◆ WORK REQUEST ◆
Could you show all lines in the entries below that contain the string "thương"?
========================
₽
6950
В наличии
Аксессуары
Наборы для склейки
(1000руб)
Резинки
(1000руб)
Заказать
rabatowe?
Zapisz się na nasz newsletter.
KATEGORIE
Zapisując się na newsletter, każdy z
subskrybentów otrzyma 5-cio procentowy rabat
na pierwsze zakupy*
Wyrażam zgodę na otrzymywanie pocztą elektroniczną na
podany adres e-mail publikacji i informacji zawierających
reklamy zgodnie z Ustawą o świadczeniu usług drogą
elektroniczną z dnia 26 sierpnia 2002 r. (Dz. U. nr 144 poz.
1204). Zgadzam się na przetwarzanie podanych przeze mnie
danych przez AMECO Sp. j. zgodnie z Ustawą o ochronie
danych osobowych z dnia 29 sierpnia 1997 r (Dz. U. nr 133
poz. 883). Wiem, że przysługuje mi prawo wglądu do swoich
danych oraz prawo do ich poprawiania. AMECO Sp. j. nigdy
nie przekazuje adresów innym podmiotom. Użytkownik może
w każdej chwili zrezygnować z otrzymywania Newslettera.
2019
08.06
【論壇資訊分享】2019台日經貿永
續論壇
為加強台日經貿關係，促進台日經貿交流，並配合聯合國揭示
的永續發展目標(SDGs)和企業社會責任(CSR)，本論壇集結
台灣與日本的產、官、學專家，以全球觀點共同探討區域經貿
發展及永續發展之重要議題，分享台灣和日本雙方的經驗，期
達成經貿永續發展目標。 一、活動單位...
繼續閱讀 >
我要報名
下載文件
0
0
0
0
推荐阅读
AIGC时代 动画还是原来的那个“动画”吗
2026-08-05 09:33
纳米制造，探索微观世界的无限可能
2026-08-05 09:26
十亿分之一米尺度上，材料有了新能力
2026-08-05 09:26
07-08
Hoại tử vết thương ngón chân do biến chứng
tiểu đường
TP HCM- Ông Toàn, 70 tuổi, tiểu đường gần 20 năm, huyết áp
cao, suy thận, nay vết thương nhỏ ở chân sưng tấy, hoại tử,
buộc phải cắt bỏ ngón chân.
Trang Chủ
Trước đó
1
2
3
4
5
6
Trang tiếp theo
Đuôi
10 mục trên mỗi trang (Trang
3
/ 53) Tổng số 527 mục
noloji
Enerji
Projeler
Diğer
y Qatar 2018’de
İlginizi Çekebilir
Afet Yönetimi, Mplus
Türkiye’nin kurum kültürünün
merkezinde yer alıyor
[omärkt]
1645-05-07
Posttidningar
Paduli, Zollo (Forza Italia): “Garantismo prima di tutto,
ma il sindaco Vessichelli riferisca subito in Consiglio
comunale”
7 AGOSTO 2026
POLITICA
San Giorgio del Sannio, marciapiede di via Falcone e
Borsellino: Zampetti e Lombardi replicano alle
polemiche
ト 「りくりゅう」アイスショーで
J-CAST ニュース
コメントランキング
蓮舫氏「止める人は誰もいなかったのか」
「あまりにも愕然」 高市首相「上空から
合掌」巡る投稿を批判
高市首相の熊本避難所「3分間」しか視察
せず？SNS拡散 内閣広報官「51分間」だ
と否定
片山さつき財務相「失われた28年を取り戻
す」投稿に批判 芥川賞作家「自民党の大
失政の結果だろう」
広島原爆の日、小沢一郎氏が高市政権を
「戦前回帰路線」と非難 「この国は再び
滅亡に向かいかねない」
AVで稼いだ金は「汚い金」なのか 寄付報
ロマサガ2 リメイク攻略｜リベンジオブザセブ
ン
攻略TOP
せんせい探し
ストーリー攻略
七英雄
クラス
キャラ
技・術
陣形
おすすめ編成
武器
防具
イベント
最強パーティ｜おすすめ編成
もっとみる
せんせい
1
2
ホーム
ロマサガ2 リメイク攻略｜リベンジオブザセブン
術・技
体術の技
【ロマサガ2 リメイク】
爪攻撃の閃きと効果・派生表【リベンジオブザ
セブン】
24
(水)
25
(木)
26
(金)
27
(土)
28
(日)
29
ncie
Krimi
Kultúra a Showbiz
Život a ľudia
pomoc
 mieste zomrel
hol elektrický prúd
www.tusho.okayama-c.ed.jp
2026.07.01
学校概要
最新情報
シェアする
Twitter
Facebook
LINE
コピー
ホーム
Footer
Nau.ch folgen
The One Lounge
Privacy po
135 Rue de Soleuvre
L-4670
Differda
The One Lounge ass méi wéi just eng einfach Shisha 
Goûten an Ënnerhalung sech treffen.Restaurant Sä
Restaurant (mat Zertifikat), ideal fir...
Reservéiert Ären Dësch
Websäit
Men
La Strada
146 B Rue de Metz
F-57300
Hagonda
========================
◆ REPLY ◆
Hoại tử vết thương ngón chân do biến chứng
cao, suy thận, nay vết thương nhỏ ở chân sưng tấy, hoại tử,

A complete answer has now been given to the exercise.